*Dataset entries*:
______________________________

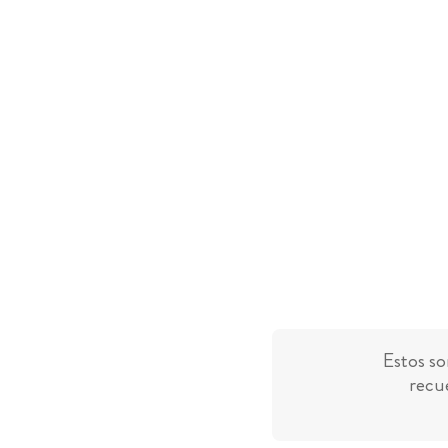
Estos so
recue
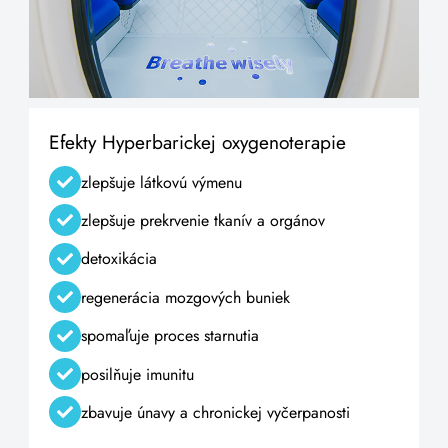
Efekty Hyperbarickej oxygenoterapie
zlepšuje látkovú výmenu
zlepšuje prekrvenie tkanív a orgánov
detoxikácia
regenerácia mozgových buniek
spomaľuje proces starnutia
posilňuje imunitu
zbavuje únavy a chronickej vyčerpanosti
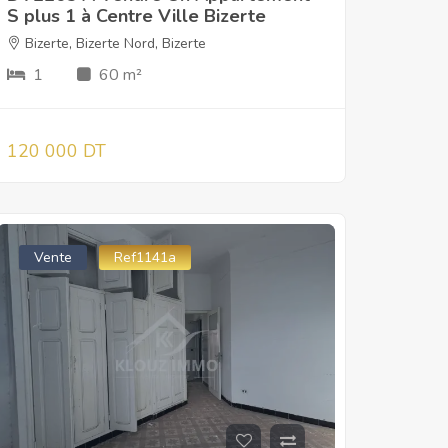
S plus 1 à Centre Ville Bizerte
Bizerte
,
Bizerte Nord
,
Bizerte
1
60 m²
120 000 DT
Vente
Ref1141a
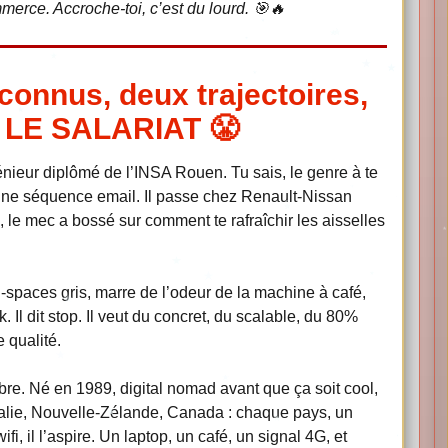
erce. Accroche-toi, c’est du lourd. 🎯🔥
connus, deux trajectoires,
R LE SALARIAT 😤
ngénieur diplômé de l’INSA Rouen. Tu sais, le genre à te
 une séquence email. Il passe chez Renault-Nissan
 le mec a bossé sur comment te rafraîchir les aisselles
-spaces gris, marre de l’odeur de la machine à café,
 Il dit stop. Il veut du concret, du scalable, du 80%
 qualité.
 libre. Né en 1989, digital nomad avant que ça soit cool,
stralie, Nouvelle-Zélande, Canada : chaque pays, un
, il l’aspire. Un laptop, un café, un signal 4G, et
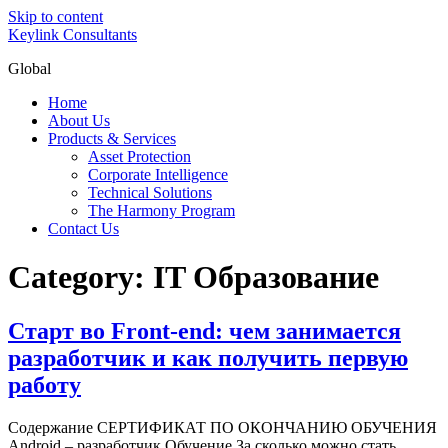
Skip to content
Keylink Consultants
Global
Home
About Us
Products & Services
Asset Protection
Corporate Intelligence
Technical Solutions
The Harmony Program
Contact Us
Category:
IT Образование
Старт во Front-end: чем занимается
разработчик и как получить первую
работу
Содержание СЕРТИФИКАТ ПО ОКОНЧАНИЮ ОБУЧЕНИЯ
Android – разработчик Обучение За сколько можно стать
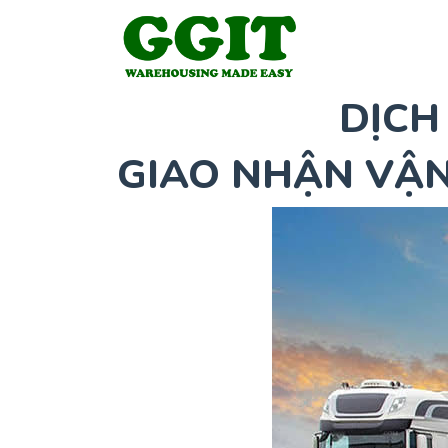
DỊCH
GIAO NHẬN VẬN 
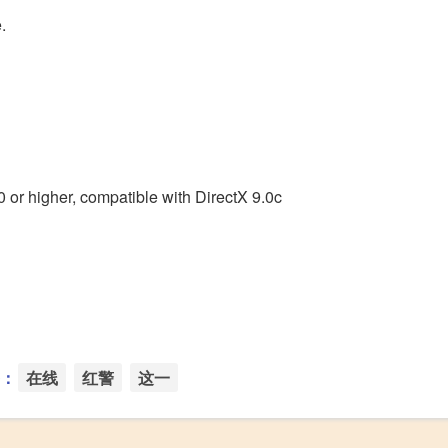
.
r higher, compatible with DirectX 9.0c
：
在线
红警
这一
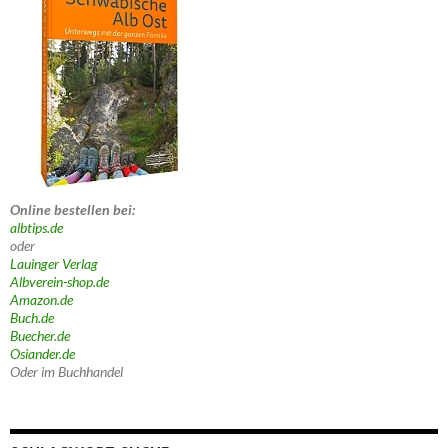
Online bestellen bei:
albtips.de
oder
Lauinger Verlag
Albverein-shop.de
Amazon.de
Buch.de
Buecher.de
Osiander.de
Oder im Buchhandel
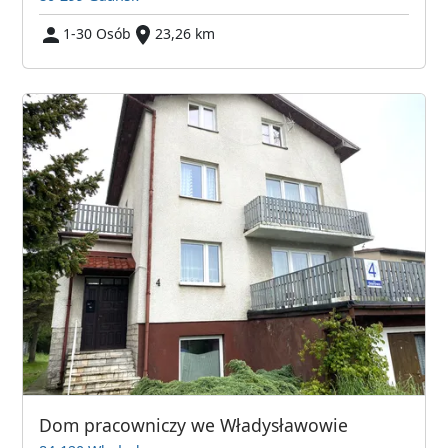
1-30 Osób
23,26 km
Dom pracowniczy we Władysławowie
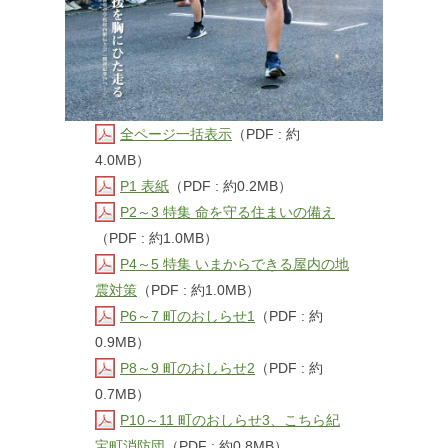
全ページ一括表示
（PDF : 約
4.0MB）
P1 表紙
（PDF : 約0.2MB）
P2～3 特集 命を守る住まいの備え
（PDF : 約1.0MB）
P4～5 特集 いまからできる屋内の地
震対策
（PDF : 約1.0MB）
P6～7 町のおしらせ1
（PDF : 約
0.9MB）
P8～9 町のおしらせ2
（PDF : 約
0.7MB）
P10～11 町のおしらせ3、こちら紀
宝町消防団
（PDF : 約0.8MB）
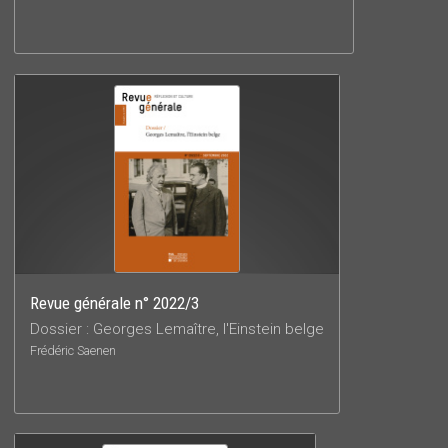
Revue générale n° 2022/3
Dossier : Georges Lemaître, l'Einstein belge
Frédéric Saenen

______________________________

Rewrite the text of all the records above, changing "Contact Us" to "Get in Touch" and keeping everything else the same. Leave out the pictures.

*Task response*:
Estos so
recue
Efekty Hyperbarickej oxygenoterapie
zlepšuje látkovú výmenu
zlepšuje prekrvenie tkanív a orgánov
detoxikácia
regenerácia mozgových buniek
spomaľuje proces starnutia
posilňuje imunitu
zbavuje únavy a chronickej vyčerpanosti
S plus 1 à Centre Ville Bizerte
Bizerte
,
Bizerte Nord
,
Bizerte
1
60 m²
120 000 DT
Vente
Ref1141a
erce. Accroche-toi, c’est du lourd. 🎯🔥
connus, deux trajectoires,
R LE SALARIAT 😤
ngénieur diplômé de l’INSA Rouen. Tu sais, le genre à te
 une séquence email. Il passe chez Renault-Nissan
 le mec a bossé sur comment te rafraîchir les aisselles
-spaces gris, marre de l’odeur de la machine à café,
 Il dit stop. Il veut du concret, du scalable, du 80%
 qualité.
 libre. Né en 1989, digital nomad avant que ça soit cool,
stralie, Nouvelle-Zélande, Canada : chaque pays, un
, il l’aspire. Un laptop, un café, un signal 4G, et
Skip to content
Keylink Consultants
Global
Home
About Us
Products & Services
Asset Protection
Corporate Intelligence
Technical Solutions
The Harmony Program
Get in Touch
Category:
IT Образование
Старт во Front-end: чем занимается
разработчик и как получить первую
работу
Содержание СЕРТИФИКАТ ПО ОКОНЧАНИЮ ОБУЧЕНИЯ
Android – разработчик Обучение За сколько можно стать
DỊCH
GIAO NHẬN VẬN 
.
r higher, compatible with DirectX 9.0c
：
在线
红警
这一
Online bestellen bei:
albtips.de
oder
Lauinger Verlag
Albverein-shop.de
Amazon.de
Buch.de
Buecher.de
Osiander.de
Oder im Buchhandel
1-30 Osób
23,26 km
Dom pracowniczy we Władysławowie
全ページ一括表示
（PDF : 約
4.0MB）
P1 表紙
（PDF : 約0.2MB）
P2～3 特集 命を守る住まいの備え
（PDF : 約1.0MB）
P4～5 特集 いまからできる屋内の地
震対策
（PDF : 約1.0MB）
P6～7 町のおしらせ1
（PDF : 約
0.9MB）
P8～9 町のおしらせ2
（PDF : 約
0.7MB）
P10～11 町のおしらせ3、こちら紀
宝町消防団
（PDF : 約0.8MB）
Revue générale n° 2022/3
Dossier : Georges Lemaître, l'Einstein belge
Frédéric Saenen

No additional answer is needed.